One bright spot for Brookline progressives was the election of Kimberley Richardson, who won a seat on the Brookline Housing Authority Board of Commissioners in her second try for the position. She narrowly lost her bid last year to incumbent Sue Cohen, a lawyer who specializes in public housing.

Richardson, a resident of Brookline public housing and a Town Meeting member involved with several local organizations, ran on a combination of her lived experience and ability to navigate Brookline’s political structures.

Town Meeting results

In Town Meeting, the town’s legislative body where around 90 seats were up for election on Tuesday, campaigning is often more personal as candidates can win their precinct with just a few hundred total votes.

“At the Town Meeting level, you have to be really careful about extrapolating too much. The details of each race are different,” said State Rep. Tommy Vitolo, a longtime Town Meeting member. “The local details really shape the outcome in ways that demonstrate that the act of campaigning matters.”

However, in Town Meeting contests, as in the town-wide races, the power of incumbency often prevailed.

In contested races, 89% of incumbents won re-election, while just 46% of non-incumbent candidates were successful, according to data compiled by several Town Meeting members and reviewed for accuracy by Brookline.News.
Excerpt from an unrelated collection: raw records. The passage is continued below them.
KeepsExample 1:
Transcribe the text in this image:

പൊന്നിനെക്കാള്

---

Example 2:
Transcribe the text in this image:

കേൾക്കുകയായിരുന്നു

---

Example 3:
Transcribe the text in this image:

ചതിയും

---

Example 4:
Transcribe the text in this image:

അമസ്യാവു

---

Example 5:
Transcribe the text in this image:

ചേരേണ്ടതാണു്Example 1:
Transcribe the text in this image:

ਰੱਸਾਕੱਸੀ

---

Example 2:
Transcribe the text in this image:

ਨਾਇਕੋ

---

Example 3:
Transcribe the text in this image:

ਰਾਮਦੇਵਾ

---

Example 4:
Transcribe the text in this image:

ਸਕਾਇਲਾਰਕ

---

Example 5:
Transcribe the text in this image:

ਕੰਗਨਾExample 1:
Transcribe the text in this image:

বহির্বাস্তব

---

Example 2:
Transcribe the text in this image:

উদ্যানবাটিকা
“Based on the research I’ve seen, the biggest determining factor in whether someone decides to vote for a candidate is whether they’ve voted for that candidate before,” said Lebovitz, a Town Meeting member in Precinct 8, the only precinct he won in his unsuccessful bid for Select Board.
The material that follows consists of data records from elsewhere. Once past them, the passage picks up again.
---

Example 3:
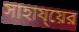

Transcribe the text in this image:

সাহায্য়ের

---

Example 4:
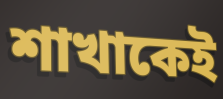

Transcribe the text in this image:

শাখাকেই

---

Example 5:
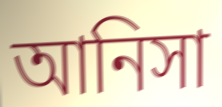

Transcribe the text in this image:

আনিসা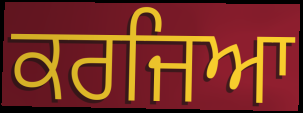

Brookline by Design, which advocates for a robust planning process and opposes haphazard growth and development, saw 75% of its 69 endorsed candidates win.

Brookline for Everyone, which advocates for more multifamily housing, saw 70% of its 63 endorsed candidates win.

The Brookline Equity Coalition, which supports candidates who the group says will support “material, systemic change for racial, social, environmental, and economic justice in Brookline” saw 67.5% of its 40 endorsed candidates win seats.

Brookline PAX, formed in the 1960s as an anti-war advocacy organization, which in recent years has supported more moderate candidates for office, endorsed 80 candidates, and 86% of them won.

A low turnout year

Overall turnout in Tuesday’s election was 9,845, down from last year’s town election, which saw more than 12,500 votes cast.

The major difference was the inclusion last year of controversial ballot questions on raising taxes to rebuild the Pierce School and to help fund schools and town government.

“Voters show up when the outcome that affects them is right there in front of them in the ballot,” said Vitolo. “Elections with tax questions are always going to poll higher. Elections where the quality of my neighborhood school is on the ballot are always going to poll higher.”